(1) Each county may fund a mental health court program under which a defendant in the justice system assessed with a mental illness shall be processed in such a manner as to appropriately address the severity of the identified mental illness through treatment services tailored to the individual needs of the participant. The Legislature intends to encourage the department, the Department of Corrections, the Department of Juvenile Justice, the Department of Health, the Department of Law Enforcement, the Department of Education, and other such agencies, local governments, law enforcement agencies, interested public or private entities, and individuals to support the creation and establishment of problem-solving court programs. Participation in a mental health court program does not relieve a public or private agency of its responsibility for a child or an adult, but enables such agency to better meet the child’s or adult’s needs through shared responsibility and resources.
(2) Mental health court programs may include pretrial intervention programs as provided in ss. 948.08, 948.16, and 985.345, postadjudicatory mental health court programs as provided in ss. 948.01 and 948.06, and review of the status of compliance or noncompliance of sentenced defendants through a mental health court program. (3) Entry into a pretrial mental health court program is voluntary.
(4)(a) Entry into a postadjudicatory mental health court program as a condition of probation or community control pursuant to s. 948.01 or s. 948.06 must be based upon the sentencing court’s assessment of the defendant’s criminal history, mental health screening outcome, amenability to the services of the program, and total sentence points; the recommendation of the state attorney and the victim, if any; and the defendant’s agreement to enter the program. (b) A defendant who is sentenced to a postadjudicatory mental health court program and who, while a mental health court program participant, is the subject of a violation of probation or community control under s. 948.06 shall have the violation of probation or community control heard by the judge presiding over the postadjudicatory mental health court program. After a hearing on or admission of the violation, the judge shall dispose of any such violation as he or she deems appropriate if the resulting sentence or conditions are lawful. (5)(a) Contingent upon an annual appropriation by the Legislature, the state courts system shall establish, at a minimum, one coordinator position in each mental health court program to coordinate the responsibilities of the participating agencies and service providers. Each coordinator shall provide direct support to the mental health court program by providing coordination between the multidisciplinary team and the judiciary, providing case management, monitoring compliance of the participants in the mental health court program with court requirements, and managing the collection of data for program evaluation and accountability.
(b) Each mental health court program shall collect sufficient client-level data and programmatic information for purposes of program evaluation. Client-level data includes primary offenses that resulted in the mental health court program referral or sentence, treatment compliance, completion status and reasons for failure to complete, offenses committed during treatment and the sanctions imposed, frequency of court appearances, and units of service. Programmatic information includes referral and screening procedures, eligibility criteria, type and duration of treatment offered, and residential treatment resources. The programmatic information and aggregate data on the number of mental health court program admissions and terminations by type of termination shall be reported annually by each mental health court program to the Office of the State Courts Administrator.
(6) If a county chooses to fund a mental health court program, the county must secure funding from sources other than the state for those costs not otherwise assumed by the state pursuant to s. 29.004. However, this subsection does not preclude counties from using funds for treatment and other services provided through state executive branch agencies.

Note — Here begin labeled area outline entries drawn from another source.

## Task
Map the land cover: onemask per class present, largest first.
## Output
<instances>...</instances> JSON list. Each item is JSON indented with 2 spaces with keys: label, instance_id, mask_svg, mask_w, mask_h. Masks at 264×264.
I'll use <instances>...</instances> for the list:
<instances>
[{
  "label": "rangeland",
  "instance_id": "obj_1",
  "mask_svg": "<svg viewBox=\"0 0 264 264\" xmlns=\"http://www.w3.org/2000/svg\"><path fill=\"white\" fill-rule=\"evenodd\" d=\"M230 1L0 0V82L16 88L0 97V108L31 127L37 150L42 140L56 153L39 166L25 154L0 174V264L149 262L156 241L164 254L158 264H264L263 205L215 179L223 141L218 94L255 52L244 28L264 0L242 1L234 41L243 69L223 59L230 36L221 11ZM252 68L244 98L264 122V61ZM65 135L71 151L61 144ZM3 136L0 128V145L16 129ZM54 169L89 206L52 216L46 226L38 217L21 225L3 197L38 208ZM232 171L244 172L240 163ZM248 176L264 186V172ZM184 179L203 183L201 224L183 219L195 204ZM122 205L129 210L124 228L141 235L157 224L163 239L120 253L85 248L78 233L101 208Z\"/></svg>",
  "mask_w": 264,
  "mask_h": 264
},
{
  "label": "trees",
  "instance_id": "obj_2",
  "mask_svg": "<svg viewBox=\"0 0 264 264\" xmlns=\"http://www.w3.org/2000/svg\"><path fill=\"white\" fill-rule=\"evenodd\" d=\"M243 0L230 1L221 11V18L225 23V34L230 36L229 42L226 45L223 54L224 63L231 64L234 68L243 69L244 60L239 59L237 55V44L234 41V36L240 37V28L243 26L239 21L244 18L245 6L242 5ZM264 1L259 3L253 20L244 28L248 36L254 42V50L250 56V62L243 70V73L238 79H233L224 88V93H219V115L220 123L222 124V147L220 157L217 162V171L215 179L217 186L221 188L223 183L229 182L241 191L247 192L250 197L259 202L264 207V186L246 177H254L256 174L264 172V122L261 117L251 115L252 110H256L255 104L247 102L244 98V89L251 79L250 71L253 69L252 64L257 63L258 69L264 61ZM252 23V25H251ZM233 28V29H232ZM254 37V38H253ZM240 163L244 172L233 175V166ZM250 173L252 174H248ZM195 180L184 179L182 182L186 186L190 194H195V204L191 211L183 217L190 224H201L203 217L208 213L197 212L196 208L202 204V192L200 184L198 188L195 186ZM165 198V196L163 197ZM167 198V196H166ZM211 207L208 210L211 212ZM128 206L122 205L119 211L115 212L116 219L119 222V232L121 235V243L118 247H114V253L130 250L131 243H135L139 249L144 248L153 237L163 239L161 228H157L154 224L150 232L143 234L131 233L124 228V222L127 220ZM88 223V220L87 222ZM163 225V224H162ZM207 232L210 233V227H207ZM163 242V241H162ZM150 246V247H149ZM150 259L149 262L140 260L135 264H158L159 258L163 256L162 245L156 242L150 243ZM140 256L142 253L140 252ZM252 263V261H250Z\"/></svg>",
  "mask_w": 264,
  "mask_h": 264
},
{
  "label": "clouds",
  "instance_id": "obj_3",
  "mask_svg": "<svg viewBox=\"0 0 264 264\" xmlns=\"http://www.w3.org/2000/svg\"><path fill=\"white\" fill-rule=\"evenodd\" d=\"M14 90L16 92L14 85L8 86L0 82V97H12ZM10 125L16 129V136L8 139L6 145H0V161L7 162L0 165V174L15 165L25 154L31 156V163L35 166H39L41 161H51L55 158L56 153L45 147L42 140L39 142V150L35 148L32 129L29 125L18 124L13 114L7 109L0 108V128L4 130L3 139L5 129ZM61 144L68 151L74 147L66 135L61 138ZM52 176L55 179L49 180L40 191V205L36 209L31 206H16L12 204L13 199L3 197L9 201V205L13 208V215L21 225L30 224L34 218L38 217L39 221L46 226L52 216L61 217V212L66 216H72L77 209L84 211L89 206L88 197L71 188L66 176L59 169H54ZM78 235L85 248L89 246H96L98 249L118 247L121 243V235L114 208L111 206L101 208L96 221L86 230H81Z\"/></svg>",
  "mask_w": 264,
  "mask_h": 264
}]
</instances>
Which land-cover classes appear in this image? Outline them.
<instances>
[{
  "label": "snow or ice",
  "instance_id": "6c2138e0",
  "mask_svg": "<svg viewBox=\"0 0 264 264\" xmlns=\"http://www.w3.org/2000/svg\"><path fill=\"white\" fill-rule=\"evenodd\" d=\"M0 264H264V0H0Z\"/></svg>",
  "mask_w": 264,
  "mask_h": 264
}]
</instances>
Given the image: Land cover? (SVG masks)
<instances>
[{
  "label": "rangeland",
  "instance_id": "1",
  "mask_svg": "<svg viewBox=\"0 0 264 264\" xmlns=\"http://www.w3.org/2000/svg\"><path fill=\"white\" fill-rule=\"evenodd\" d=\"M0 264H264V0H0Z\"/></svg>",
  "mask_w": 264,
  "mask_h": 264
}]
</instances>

Counties may provide, by interlocal agreement, for the collective funding of these programs. (7) The chief judge of each judicial circuit may appoint an advisory committee for the mental health court program. The committee shall be composed of the chief judge, or his or her designee, who shall serve as chair; the judge or judges of the mental health court program, if not otherwise designated by the chief judge as his or her designee; the state attorney, or his or her designee; the public defender, or his or her designee; the mental health court program coordinator or coordinators; community representatives; treatment representatives; and any other persons who the chair deems appropriate.
(8)(a) Information relating to a participant or a person considered for participation in a mental health court program contained in the following records is confidential and exempt from s. 119.07(1) and s. 24(a), Art. I of the State Constitution:1. Records created or compiled during screenings for participation in the program.
2. Records created or compiled during substance abuse screenings.
3. Behavioral health evaluations.
4. Subsequent treatment status reports.
(b) Such confidential and exempt information may be disclosed:1. Pursuant to a written request of the participant or person considered for participation or his or her legal representative.
2. To another governmental entity in the furtherance of the governmental entity’s responsibilities associated with the screening of a person considered for participation in or the provision of treatment to a person in a mental health court program.
(c) If such confidential and exempt information is a substance abuse record of a service provider that pertains to the identity, diagnosis, and prognosis of or provision of services to a person, such information may be disclosed pursuant to s. 397.501(7). (d) If such confidential and exempt information is a record of a service provider that pertains to mental health, such information may be disclosed pursuant to s. 394.4615. (e) The public records exemption in this subsection applies to the information collected before, on, or after the effective date of this exemption.
(f) This subsection is subject to the Open Government Sunset Review Act in accordance with s. 119.15 and shall stand repealed on October 2, 2029, unless reviewed and saved from repeal through reenactment by the Legislature.